Local News

Plainville, North Attleboro under boil water notice after E. coli detected in towns’ water

E. coli is a dangerous bacteria which can cause gastrointestinal illness.

Residents of both Plainville and North Attleboro should boil any tap water before use or to use bottled water until further notice, as E. coli has been detected in the towns’ water supply.

The towns’ public works departments said in news releases Thursday that routine town water samples collected on Wednesday tested positive for E. coli — a bacteria which can cause gastrointestinal illness.

The E. coli was detected in the raw part of the water system and treatment facility that North Attleboro shares with Plainville, the release said.

The towns do not yet know how their water became contaminated with E. coli, the release said. The towns will be collecting more water samples Thursday and will let residents know when it is safe to use tap water normally again.


All residents in the two towns should boil any tap water used for cooking, drinking, brushing teeth, washing dishes, or food preparation for at least one minute before using it, the release said. Residents can also just use bottled water instead.

These rules also apply to pets, including fish and aquatic pets.

Any ice, beverages, formula, or uncooked foods that were prepared with tap water on or before Wednesday should be thrown out, the release said.

Residents of both towns can also use the water kiosk in North Attleboro, as the water dispensed there undergoes reverse osmosis water filtration, the release said.

Local News:

North Attleboro will also be distributing water at the DPW Garage at 240 Smith St. beginning 3 p.m.
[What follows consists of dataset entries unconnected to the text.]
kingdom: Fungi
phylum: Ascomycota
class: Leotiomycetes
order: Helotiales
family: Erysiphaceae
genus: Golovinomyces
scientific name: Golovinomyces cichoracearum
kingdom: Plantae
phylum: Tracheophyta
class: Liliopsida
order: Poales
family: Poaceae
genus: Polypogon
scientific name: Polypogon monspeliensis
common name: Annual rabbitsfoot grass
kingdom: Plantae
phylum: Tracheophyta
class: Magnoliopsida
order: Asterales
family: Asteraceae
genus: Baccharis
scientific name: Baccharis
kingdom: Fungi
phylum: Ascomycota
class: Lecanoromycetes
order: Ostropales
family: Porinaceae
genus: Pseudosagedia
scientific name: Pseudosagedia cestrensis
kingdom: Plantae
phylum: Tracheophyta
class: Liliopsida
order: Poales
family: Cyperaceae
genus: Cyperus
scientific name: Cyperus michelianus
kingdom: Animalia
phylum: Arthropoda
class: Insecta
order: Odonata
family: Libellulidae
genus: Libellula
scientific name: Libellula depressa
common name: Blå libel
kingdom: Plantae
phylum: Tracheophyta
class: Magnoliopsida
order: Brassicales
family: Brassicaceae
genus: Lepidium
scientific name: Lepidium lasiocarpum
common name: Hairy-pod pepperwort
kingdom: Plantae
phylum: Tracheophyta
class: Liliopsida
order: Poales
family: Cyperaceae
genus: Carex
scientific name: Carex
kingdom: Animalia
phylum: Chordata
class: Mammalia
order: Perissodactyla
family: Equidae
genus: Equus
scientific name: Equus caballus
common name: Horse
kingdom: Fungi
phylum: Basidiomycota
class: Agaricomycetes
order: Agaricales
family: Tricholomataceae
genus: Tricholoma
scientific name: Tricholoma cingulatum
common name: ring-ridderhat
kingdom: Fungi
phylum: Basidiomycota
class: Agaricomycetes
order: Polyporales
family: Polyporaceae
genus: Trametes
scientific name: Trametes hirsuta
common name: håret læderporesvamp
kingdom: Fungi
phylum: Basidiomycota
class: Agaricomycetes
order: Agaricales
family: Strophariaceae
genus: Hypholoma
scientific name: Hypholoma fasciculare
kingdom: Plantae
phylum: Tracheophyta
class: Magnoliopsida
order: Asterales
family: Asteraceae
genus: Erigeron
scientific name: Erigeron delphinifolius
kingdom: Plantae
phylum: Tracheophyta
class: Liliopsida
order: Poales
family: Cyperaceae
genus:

Thursday.

The Town of Plainville is setting up a water bottle pickup location at the DPW Yard at 29 West Bacon St. The pick-up location will be open from 3 to 7 p.m. Thursday, 8 a.m. to 6 p.m. Friday, and 8 a.m. to 6 p.m. each day until the boil water advisory is lifted, the release said.

According to the CDC, E. coli infections can cause severe stomach cramps, diarrhea, and vomiting. While most people recover in five to seven days, some infections can be severe or life threatening.


North Attleboro and Plainville are the third and fourth towns to institute a boil water notice this month.

On Sept. 11, nearby Mansfield was issued a boil water notice, and on Sept. 8, Wilmington was put under a boil water notice.